HMOs Not So Horrific

It is hard to philosophically argue with Scott Holleran’s closing comment that Americans should have the “right to choose and pay for one’s own health care” (“Republican Plan Addresses HMO Horror,” Sept. 28). The sad truth, however, is that millions of Americans simply aren’t in a financial position to do so, as evidenced by the more than 40 million of our fellow citizens who lack adequate health insurance. What Mr. Holleran fails to acknowledge is that that number would be significantly higher were it not for the emergence of a managed care system which he freely criticizes.

Thanks to managed care, millions of Americans today have access to a system from which they were previously, and would otherwise still be, disenfranchised.
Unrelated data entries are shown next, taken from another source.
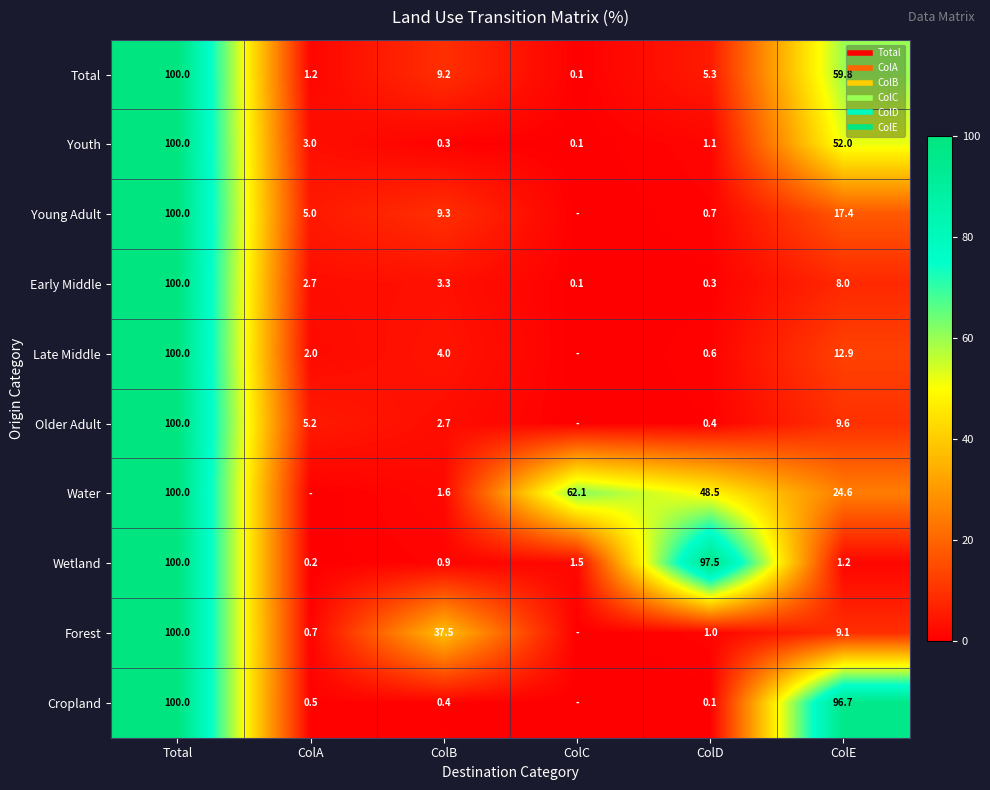

Which series changed the most between ColD and ColE?

Cropland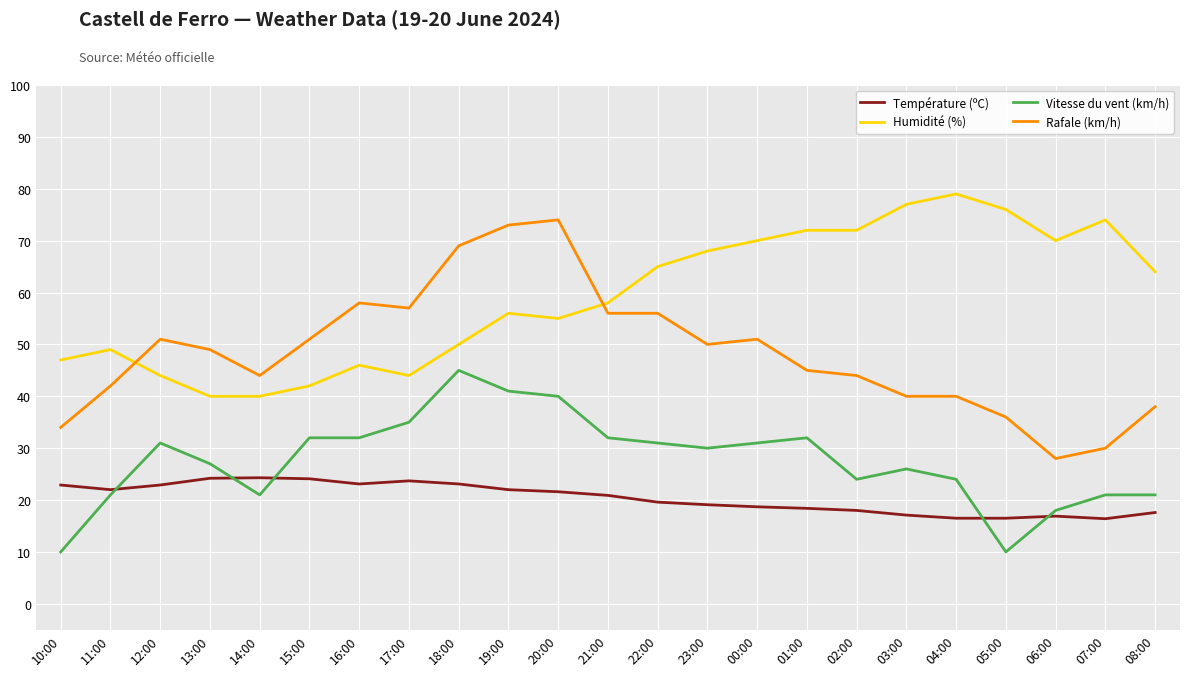

Count the number of categories in the chart.

23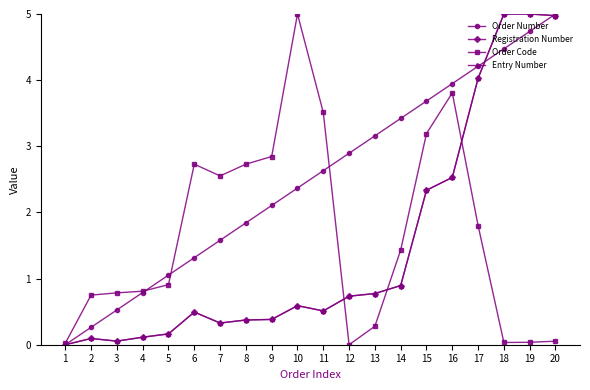

Rank the categories by Entry Number value from highest to lowest.

18, 19, 20, 17, 16, 15, 14, 13, 12, 10, 11, 6, 9, 8, 7, 5, 4, 2, 3, 1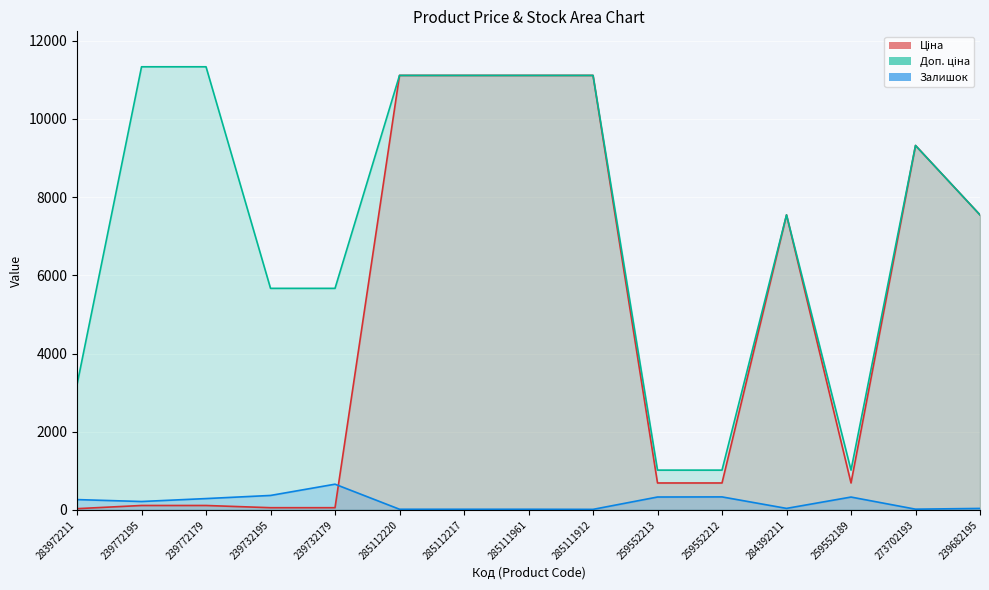

True or false: Залишок has more than 2 interior local peaks.

True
These individuals not only receive the care they need when they are ill, but are more likely to stay well. That is because managed care has dramatically increased prenatal education, lowered infant mortality rates, elevated percentages of childhood immunizations and taken the lead in promoting mammograms (national rates have jumped from 15 percent to 72 percent in the past 10 years). Impressively, all of this has been accomplished while substantially slowing the rate of growth in the cost of health care.

It may be fashionable to pontificate about “HMO horror” or to rouse the public’s ire by saying that patients “languish in pain awaiting treatment,” as Mr. Holleran claims. The truth, however, is that study after study reveals that care under managed care is at least as good as, and often superior to, the traditional fee-for-service system. Managed care has insisted upon barometers of quality measurement, health care consistency and accountability that simply didn’t exist before.

I have no objection with Mr. Holleran’s basic call for alternatives and choice in health care. But let’s first be sure that there is an accurate portrayal of options that currently exist so that these choices can be made by a well-informed and thoughtful public.